### Your task:
Reproduce every line of the data below word for word, leaving out the pictures.

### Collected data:

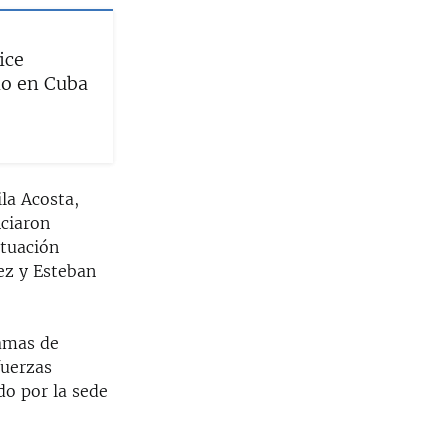
ice
io en Cuba
la Acosta,
nciaron
ituación
dez y Esteban
Damas de
fuerzas
ado por la sede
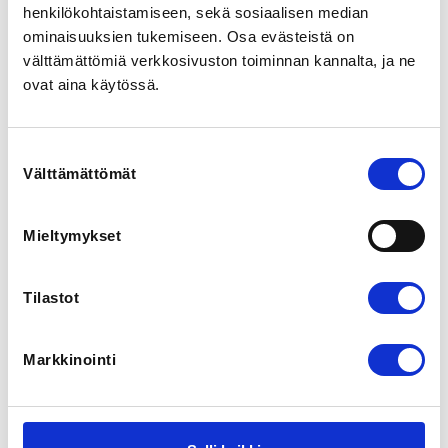
henkilökohtaistamiseen, sekä sosiaalisen median
ominaisuuksien tukemiseen. Osa evästeistä on
LOCALITY
välttämättömiä verkkosivuston toiminnan kannalta, ja ne
Helsinki
ovat aina käytössä.
SPORTS
Agility
Suostumuksen
Välttämättömät
valinta
REGISTRATION PERIOD
Mo 1.1.2024 at 00:01 - Tu 31.12.2024 at 23:59
Mieltymykset
PRICES
Tilastot
Hinta 10,00 €
Hinta 20,00 €
Hinta 30,00 €
Markkinointi
Hinta 40,00 €
Hinta 50,00 €
Hinta 60,00 €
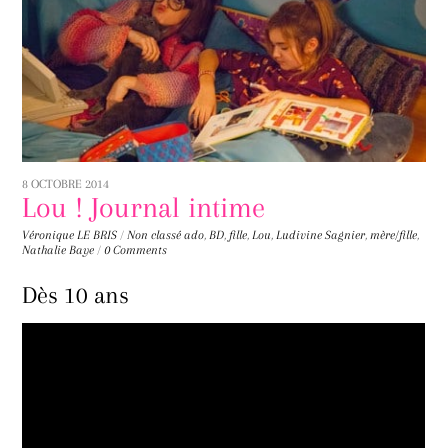
8 OCTOBRE 2014
Lou ! Journal intime
Véronique LE BRIS
/
Non classé
ado
,
BD
,
fille
,
Lou
,
Ludivine Sagnier
,
mère/fille
,
Nathalie Baye
/
0 Comments
Dès 10 ans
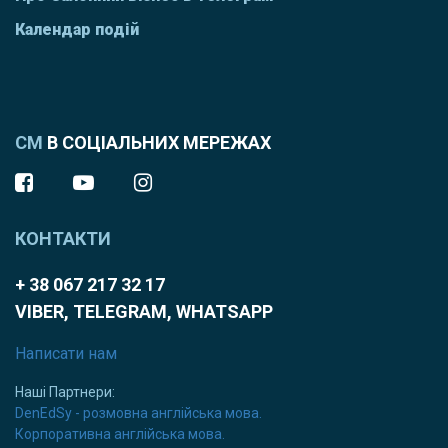
Календар подій
СМ
В СОЦІАЛЬНИХ МЕРЕЖАХ
КОНТАКТИ
+ 38 067 217 32 17
VIBER, TELEGRAM, WHATSAPP
Написати нам
Наші Партнери:
DenEdSy - розмовна англійська мова.
Корпоративна англійська мова.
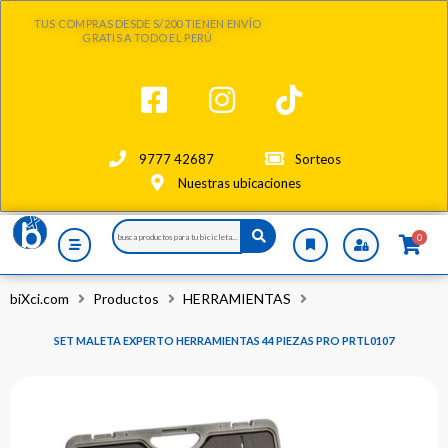
Ir
TUS COMPRAS DESDE S/200 TIENEN ENVÍO
al
GRATIS A TODO EL PERÚ
contenido
9777 42687
Sorteos
Nuestras ubicaciones
Search
0
...
biXci.com
Productos
HERRAMIENTAS
SET MALETA EXPERTO HERRAMIENTAS 44 PIEZAS PRO PRTL0107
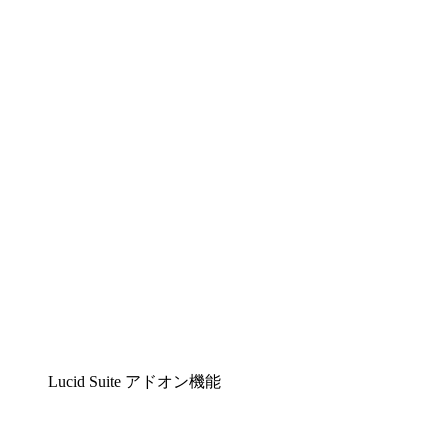
Lucidchart
複雑な内容をチームで分かりやすく理解できるイ
Lucidspark
チームが最高のアイデアを出し合い、行動につな
airfocus
プロダクト管理・ロードマップツール
Lucid Suite アドオン機能
クラウドアクセル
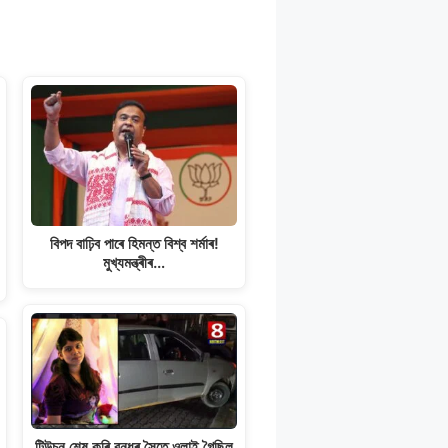
বিপদ বাঢ়িব পাৰে হিমন্ত বিশ্ব শৰ্মাৰ!
মুখ্যমন্ত্ৰীৰ…
টিউচন শেষ কৰি বন্ধুৰ সৈতে ওলাই গৈছিল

### Solution to this problem:
ice
io en Cuba
la Acosta,
nciaron
ituación
dez y Esteban
Damas de
fuerzas
ado por la sede
henkilökohtaistamiseen, sekä sosiaalisen median
ominaisuuksien tukemiseen. Osa evästeistä on
LOCALITY
välttämättömiä verkkosivuston toiminnan kannalta, ja ne
Helsinki
ovat aina käytössä.
SPORTS
Agility
Suostumuksen
Välttämättömät
valinta
REGISTRATION PERIOD
Mo 1.1.2024 at 00:01 - Tu 31.12.2024 at 23:59
Mieltymykset
PRICES
Tilastot
Hinta 10,00 €
Hinta 20,00 €
Hinta 30,00 €
Markkinointi
Hinta 40,00 €
Hinta 50,00 €
Hinta 60,00 €
8 OCTOBRE 2014
Lou ! Journal intime
Véronique LE BRIS
/
Non classé
ado
,
BD
,
fille
,
Lou
,
Ludivine Sagnier
,
mère/fille
,
Nathalie Baye
/
0 Comments
Dès 10 ans
Календар подій
СМ
В СОЦІАЛЬНИХ МЕРЕЖАХ
КОНТАКТИ
+ 38 067 217 32 17
VIBER, TELEGRAM, WHATSAPP
Написати нам
Наші Партнери:
DenEdSy - розмовна англійська мова.
Корпоративна англійська мова.
Ir
TUS COMPRAS DESDE S/200 TIENEN ENVÍO
al
GRATIS A TODO EL PERÚ
contenido
9777 42687
Sorteos
Nuestras ubicaciones
Search
0
...
biXci.com
Productos
HERRAMIENTAS
SET MALETA EXPERTO HERRAMIENTAS 44 PIEZAS PRO PRTL0107
Lucidchart
複雑な内容をチームで分かりやすく理解できるイ
Lucidspark
チームが最高のアイデアを出し合い、行動につな
airfocus
プロダクト管理・ロードマップツール
Lucid Suite アドオン機能
クラウドアクセル
বিপদ বাঢ়িব পাৰে হিমন্ত বিশ্ব শৰ্মাৰ!
মুখ্যমন্ত্ৰীৰ…
টিউচন শেষ কৰি বন্ধুৰ সৈতে ওলাই গৈছিল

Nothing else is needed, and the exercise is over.